Una scelta fatta nonostante i risultati delle ultime due settimane. Dopo il 13° posto nella sprint di Oberhof, infatti, Hanna Öberg ha chiuso 3ª l’inseguimento, per poi salire sul podio anche a Ruhpolding vincendo la sprint e chiudendo 2ª l’inseguimento. Tre podi consecutivi come non le accadeva dal via della stagione 2020/21, quando vinse due sprint a Kontiolahti e chiuse terza la pursuit.
«Dopo le gare di Ruhpolding ci rechiamo a Livigno – ha detto la trentenne svedese a Fondo Italia al termine dell’inseguimento di domenica – dove passerò una settimana assieme a parte della squadra. Poi ci sposteremo in Val Martello, dove verremo raggiunti da coloro che invece gareggeranno a Nove Mesto. Credo sia un bel programma».
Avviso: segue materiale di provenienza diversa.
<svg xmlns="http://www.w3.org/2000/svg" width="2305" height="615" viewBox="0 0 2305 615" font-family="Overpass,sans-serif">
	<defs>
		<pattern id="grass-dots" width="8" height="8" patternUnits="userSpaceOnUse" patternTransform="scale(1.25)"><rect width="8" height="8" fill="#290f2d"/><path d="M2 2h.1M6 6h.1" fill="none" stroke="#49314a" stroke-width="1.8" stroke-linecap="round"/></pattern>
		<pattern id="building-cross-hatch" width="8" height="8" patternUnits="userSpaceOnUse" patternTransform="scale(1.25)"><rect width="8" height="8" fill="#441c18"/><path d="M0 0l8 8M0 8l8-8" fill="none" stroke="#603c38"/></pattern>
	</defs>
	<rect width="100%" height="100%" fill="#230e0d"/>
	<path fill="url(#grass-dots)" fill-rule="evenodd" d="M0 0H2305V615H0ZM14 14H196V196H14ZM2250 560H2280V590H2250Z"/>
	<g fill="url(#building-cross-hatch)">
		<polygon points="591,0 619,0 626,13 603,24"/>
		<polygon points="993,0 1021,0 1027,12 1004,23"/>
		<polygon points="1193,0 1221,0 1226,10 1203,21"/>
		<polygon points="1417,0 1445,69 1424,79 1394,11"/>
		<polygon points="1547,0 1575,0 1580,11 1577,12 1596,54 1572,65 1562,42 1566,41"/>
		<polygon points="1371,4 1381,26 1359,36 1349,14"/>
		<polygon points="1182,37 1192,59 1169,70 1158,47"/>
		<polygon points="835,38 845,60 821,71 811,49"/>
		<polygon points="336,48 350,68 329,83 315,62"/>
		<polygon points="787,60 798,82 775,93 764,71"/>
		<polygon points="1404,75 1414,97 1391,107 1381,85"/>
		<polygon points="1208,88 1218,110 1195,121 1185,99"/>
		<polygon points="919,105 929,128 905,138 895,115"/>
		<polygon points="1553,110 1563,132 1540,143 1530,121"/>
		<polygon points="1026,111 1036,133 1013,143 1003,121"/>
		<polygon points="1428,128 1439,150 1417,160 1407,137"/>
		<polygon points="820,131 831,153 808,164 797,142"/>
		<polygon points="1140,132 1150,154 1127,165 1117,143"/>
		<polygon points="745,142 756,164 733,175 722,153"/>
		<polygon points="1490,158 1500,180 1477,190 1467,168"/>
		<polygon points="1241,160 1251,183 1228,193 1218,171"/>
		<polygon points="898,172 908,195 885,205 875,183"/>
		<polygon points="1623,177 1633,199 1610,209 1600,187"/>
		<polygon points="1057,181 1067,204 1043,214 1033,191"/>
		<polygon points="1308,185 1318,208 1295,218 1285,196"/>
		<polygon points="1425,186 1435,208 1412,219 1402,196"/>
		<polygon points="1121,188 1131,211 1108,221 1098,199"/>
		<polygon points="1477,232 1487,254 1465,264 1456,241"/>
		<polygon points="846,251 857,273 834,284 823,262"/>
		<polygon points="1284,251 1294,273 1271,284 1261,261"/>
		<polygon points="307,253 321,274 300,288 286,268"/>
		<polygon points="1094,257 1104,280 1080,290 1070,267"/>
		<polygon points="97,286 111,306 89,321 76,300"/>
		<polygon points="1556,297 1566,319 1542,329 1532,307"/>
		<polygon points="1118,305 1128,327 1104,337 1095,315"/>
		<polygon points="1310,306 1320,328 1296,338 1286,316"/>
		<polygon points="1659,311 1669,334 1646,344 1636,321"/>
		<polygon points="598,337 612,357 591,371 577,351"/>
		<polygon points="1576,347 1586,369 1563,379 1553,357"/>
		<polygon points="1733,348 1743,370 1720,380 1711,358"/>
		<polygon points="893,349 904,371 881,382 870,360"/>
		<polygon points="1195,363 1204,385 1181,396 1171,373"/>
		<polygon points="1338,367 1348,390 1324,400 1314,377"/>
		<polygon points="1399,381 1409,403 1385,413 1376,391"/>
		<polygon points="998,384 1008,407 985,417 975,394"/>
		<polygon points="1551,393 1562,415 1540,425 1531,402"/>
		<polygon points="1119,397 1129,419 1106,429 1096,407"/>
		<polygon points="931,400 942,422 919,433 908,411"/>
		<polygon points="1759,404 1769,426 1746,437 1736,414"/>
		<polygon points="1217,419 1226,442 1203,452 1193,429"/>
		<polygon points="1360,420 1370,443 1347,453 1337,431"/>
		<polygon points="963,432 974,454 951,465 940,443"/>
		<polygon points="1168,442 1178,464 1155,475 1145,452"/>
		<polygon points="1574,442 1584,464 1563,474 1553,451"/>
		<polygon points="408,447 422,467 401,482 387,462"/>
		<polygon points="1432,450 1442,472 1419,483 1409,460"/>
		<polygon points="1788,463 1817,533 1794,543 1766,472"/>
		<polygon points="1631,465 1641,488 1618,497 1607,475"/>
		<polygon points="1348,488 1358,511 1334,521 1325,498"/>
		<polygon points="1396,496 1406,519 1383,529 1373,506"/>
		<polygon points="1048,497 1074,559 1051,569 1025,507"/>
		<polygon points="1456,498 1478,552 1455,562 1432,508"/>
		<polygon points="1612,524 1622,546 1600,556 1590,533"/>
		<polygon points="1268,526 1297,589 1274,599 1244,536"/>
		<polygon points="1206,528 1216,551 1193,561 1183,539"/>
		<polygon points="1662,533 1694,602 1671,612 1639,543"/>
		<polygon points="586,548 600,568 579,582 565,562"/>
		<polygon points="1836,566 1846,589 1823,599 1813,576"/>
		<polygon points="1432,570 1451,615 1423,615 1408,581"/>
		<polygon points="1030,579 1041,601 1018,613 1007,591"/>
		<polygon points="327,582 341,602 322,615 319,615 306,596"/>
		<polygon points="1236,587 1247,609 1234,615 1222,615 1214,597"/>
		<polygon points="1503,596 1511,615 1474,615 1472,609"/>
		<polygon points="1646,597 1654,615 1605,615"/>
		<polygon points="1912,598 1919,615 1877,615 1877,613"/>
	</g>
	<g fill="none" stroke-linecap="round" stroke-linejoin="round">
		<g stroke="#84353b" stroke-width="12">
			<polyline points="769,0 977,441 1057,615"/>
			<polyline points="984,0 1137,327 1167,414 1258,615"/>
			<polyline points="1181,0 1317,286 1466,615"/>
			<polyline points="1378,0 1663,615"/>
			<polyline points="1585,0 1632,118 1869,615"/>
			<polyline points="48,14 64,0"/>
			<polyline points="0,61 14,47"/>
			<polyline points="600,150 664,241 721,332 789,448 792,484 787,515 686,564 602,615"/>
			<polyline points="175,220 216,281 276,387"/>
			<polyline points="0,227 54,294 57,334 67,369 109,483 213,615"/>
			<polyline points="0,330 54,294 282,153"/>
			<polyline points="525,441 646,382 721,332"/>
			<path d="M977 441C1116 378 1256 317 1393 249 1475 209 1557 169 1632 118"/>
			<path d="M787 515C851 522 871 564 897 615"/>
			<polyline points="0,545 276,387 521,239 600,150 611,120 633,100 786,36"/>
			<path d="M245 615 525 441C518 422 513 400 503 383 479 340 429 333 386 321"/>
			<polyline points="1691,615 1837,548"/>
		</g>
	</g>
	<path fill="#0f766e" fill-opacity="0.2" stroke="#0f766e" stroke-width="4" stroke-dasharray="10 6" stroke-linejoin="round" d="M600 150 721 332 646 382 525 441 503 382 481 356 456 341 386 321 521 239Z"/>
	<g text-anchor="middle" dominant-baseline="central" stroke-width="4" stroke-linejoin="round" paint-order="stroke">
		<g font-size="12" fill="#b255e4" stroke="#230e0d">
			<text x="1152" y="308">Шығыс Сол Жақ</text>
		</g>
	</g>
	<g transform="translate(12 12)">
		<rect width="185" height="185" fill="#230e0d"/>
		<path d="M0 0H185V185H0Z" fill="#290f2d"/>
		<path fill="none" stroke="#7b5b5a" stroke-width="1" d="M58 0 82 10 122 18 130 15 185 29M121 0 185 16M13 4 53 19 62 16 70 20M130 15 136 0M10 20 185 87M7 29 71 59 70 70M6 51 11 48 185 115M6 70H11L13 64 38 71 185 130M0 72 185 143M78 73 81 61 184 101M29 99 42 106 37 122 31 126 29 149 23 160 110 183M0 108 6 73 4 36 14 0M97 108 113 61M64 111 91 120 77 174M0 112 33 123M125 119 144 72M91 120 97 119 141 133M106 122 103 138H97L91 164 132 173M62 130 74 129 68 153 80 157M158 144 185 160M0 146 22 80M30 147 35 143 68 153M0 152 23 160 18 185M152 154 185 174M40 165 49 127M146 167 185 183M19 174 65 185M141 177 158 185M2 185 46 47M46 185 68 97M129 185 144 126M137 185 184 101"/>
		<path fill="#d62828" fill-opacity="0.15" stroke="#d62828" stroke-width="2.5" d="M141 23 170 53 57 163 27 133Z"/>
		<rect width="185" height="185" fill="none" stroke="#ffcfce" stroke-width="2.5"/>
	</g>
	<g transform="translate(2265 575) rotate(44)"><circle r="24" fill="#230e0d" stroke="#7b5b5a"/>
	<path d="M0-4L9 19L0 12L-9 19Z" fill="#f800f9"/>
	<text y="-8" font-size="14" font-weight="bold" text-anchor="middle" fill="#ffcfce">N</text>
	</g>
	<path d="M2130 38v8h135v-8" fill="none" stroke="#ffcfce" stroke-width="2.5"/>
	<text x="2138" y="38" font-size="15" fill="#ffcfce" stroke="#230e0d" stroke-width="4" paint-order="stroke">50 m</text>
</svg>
Nonostante sia quarta nella classifica generale, quindi volendo anche ancora in corsa, Hanna Öberg ha deciso di andare in quota. I tanti malanni avuti nel corso della preparazione, infatti, l’avevano costretta a saltare ogni raduno in altitudine.
«Sicuramente il fatto di non aver mai avuto l’opportunità di partecipare ad alcun raduno in quota nel corso della preparazione estiva ha inciso sulla mia scelta di saltare Nove Mesto e andare a Livigno. Ho perso davvero tanti giorni di allenamento in quota che avevamo pianificato e sono convinta che questa sia la scelta più giusta. Devo avere un lungo blocco di lavoro in quota prima di Anterselva».
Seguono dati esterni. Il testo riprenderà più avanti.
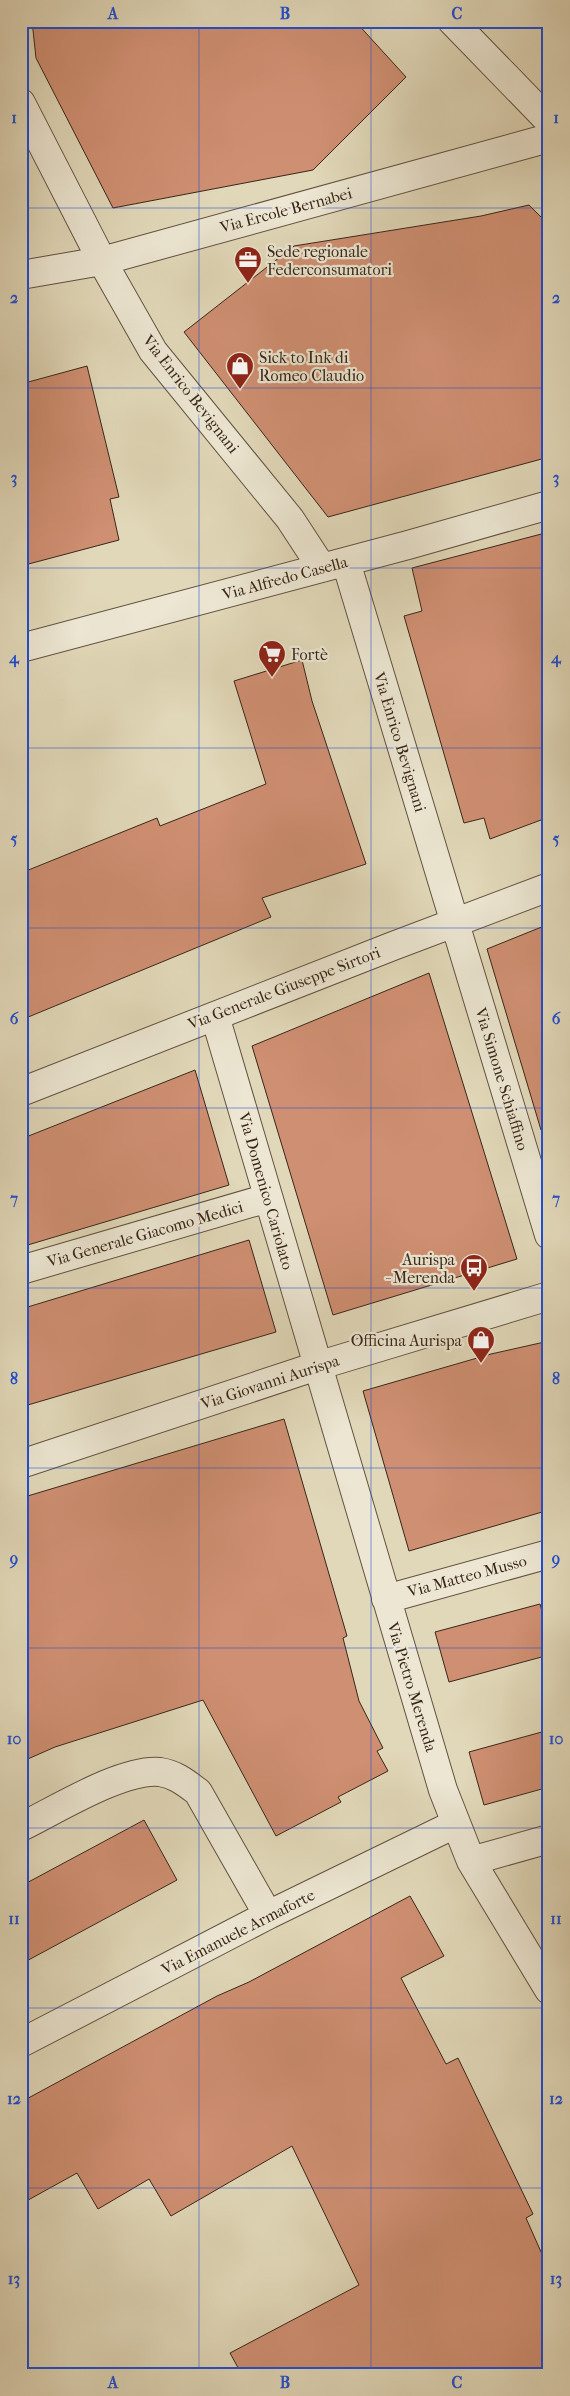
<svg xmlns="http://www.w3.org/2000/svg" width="570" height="2396" font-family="'IM FELL French Canon',serif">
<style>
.building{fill:#cf8f72;stroke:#382619}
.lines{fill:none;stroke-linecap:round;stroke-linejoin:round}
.street-casing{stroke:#625241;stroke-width:30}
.street{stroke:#ece6d2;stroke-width:28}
.grid{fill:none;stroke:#1d4ed8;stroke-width:1;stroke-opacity:0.55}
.labels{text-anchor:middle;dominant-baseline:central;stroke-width:4.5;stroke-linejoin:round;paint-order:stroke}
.street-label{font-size:16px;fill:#382619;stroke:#ece6d2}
.poi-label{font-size:16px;fill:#382619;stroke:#ece6d2;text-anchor:start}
.neatline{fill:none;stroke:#1d4ed8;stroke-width:2}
.grid-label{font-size:16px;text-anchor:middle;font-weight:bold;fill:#1d4ed8}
</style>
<rect width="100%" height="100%" fill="#e1d8b9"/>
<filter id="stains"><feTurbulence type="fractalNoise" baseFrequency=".004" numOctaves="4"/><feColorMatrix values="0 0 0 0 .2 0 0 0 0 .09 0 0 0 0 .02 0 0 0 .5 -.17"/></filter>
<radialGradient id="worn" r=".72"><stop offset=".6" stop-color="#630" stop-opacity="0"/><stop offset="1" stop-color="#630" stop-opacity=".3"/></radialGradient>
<path class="building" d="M32 21H355L406 77 313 170 113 208 36 58Z
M529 205 549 225V457L328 517 184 332 294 246 481 216Z
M87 366 119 497 110 499 119 540 21 566V384Z
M549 532V817L490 839 484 818 464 823 404 616 422 611 412 568Z
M302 660 312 701 366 864 262 898 271 917 21 1020V873L157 818 160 826 266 784 234 681Z
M549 924V1129L541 1130 487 949Z
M429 973 517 1259 333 1315 252 1046Z
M195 1070 229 1185 21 1247V1139Z
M249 1240 276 1332 21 1407V1309Z
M549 1341V1510L409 1551 363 1391 491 1354Z
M284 1419 347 1636 343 1638 359 1701 383 1748 377 1751 388 1771 338 1797 341 1802 276 1836 203 1700 55 1747 21 1762V1498Z
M540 1604 549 1636V1655L449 1682 435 1632Z
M549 1730V1787L484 1805 469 1752Z
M144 1820 177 1880 21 1964V1886Z
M410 1896 444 1956 401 1978 446 2064 458 2058 533 2214 526 2218 549 2270V2375H242L230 2353 359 2285 292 2146 171 2216 149 2179 98 2209 77 2173 21 2204V2102L217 1996 249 1982Z"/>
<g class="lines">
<defs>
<path id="street" d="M452 21 549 121
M21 103 102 261 153 351 290 519 322 568
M21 275 102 261 549 138
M346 562 549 1235
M21 648 408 545 549 505
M215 1016 443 1790 471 1861 549 1990
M21 1092 393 946 549 887
M21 1270 268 1198
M21 1464 317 1366 549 1296
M386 1599 549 1554
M21 1827C56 1810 123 1768 160 1772 175 1774 186 1783 198 1792L268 1915
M471 1861 549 1839
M21 2043 268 1915 455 1824"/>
</defs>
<use href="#street" class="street-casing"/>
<use href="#street" class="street"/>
</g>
<path class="grid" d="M199 21V2375M371 21V2375M21 208H549M21 388H549M21 568H549M21 748H549M21 928H549M21 1108H549M21 1288H549M21 1468H549M21 1648H549M21 1828H549M21 2008H549M21 2188H549"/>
<defs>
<symbol id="office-pin" viewBox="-11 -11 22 30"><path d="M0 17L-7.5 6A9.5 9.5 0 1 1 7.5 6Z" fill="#8f2418" stroke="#ece6d2"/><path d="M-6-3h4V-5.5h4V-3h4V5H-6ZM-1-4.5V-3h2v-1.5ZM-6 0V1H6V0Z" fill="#fff"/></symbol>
<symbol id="shop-pin" viewBox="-11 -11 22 30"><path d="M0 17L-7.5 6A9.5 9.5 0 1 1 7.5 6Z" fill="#8f2418" stroke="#ece6d2"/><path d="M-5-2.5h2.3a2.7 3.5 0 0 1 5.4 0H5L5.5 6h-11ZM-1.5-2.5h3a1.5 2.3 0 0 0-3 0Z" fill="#fff"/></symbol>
<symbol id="supermarket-pin" viewBox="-11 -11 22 30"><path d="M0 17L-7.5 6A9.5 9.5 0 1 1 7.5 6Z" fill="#8f2418" stroke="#ece6d2"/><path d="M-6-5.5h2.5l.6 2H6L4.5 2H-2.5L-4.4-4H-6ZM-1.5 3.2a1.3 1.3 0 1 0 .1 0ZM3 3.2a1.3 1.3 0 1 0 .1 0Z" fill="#fff"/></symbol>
<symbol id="bus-pin" viewBox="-11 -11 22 30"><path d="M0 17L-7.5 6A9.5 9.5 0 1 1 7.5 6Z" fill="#8f2418" stroke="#ece6d2"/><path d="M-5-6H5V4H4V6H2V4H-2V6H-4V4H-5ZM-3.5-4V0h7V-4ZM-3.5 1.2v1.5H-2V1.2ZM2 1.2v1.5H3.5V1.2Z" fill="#fff"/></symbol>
</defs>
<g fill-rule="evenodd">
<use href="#office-pin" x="232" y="244" width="32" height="43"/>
<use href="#shop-pin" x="224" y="350" width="32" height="43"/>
<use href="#supermarket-pin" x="256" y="638" width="32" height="43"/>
<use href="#bus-pin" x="458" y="1252" width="32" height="43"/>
<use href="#shop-pin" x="465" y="1324" width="32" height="43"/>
</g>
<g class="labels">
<g class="street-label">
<text transform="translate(286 210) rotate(-15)">Via Ercole Bernabei</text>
<text transform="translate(191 394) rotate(52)">Via Enrico Bevignani</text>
<text transform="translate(285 578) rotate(-15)">Via Alfredo Casella</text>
<text transform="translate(400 742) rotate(73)">Via Enrico Bevignani</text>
<text transform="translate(284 988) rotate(-21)">Via Generale Giuseppe Sirtori</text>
<text transform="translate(502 1079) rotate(73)">Via Simone Schiaffino</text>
<text transform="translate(266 1191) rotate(74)">Via Domenico Cariolato</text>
<text transform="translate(145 1234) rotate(-16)">Via Generale Giacomo Medici</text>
<text transform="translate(270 1382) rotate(-18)">Via Giovanni Aurispa</text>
<text transform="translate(467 1576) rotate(-15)">Via Matteo Musso</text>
<text transform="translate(412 1687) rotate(73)">Via Pietro Merenda</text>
<text transform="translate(238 1932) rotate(-27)">Via Emanuele Armaforte</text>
</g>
<g class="poi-label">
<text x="267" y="251">Sede regionale<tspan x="267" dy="18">Federconsumatori</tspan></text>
<text x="259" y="357">Sick to Ink di<tspan x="259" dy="18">Romeo Claudio</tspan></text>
<text x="291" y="654">Fortè</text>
<text x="455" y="1259" text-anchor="end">Aurispa<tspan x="455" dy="18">- Merenda</tspan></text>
<text x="462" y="1340" text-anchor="end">Officina Aurispa</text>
</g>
</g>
<rect width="570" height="2396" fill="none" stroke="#e1d8b9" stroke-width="55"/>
<rect x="28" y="28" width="514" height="2340" class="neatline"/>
<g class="grid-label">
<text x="113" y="19">A</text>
<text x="285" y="19">B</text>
<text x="457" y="19">C</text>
<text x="14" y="123">1</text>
<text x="556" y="123">1</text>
<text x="14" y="303">2</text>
<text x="556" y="303">2</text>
<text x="14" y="483">3</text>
<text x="556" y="483">3</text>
<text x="14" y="663">4</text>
<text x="556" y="663">4</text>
<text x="14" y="844">5</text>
<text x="556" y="844">5</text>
<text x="14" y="1024">6</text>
<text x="556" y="1024">6</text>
<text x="14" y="1204">7</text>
<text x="556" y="1204">7</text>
<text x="14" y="1384">8</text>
<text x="556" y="1384">8</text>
<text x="14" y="1564">9</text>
<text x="556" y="1564">9</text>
<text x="14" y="1744">10</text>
<text x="556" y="1744">10</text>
<text x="14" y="1924">11</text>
<text x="556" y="1924">11</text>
<text x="14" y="2104">12</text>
<text x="556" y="2104">12</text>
<text x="14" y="2284">13</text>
<text x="556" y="2284">13</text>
<text x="113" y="2388">A</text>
<text x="285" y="2388">B</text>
<text x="457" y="2388">C</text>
</g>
<rect width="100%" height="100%" filter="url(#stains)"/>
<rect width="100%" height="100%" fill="url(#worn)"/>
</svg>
La pista di Anterselva piacca alla svedese: «Il tracciato è abbastanza simile a quello di Ruhpolding, ma c’è ovviamente la questione della quota. Sarà quindi importanti ambientarsi nel modo giusto e allora si potrà fare bene. In questi ultimi anni i tanti raduni fatti in quota ci hanno aiutato, perché averne esperienza fa la differenza. Ovviamente per me è ancora un po’ difficile adattarmi quando si tratta solo di una tappa di Coppa del Mondo, ma quando c’è tempo per prepararsi le cose sono diverse. Non vedo l’ora di partecipare ai Giochi ad Anterselva, penso saranno diversi dalle due esperienze precedenti. Penso sarà fantastico».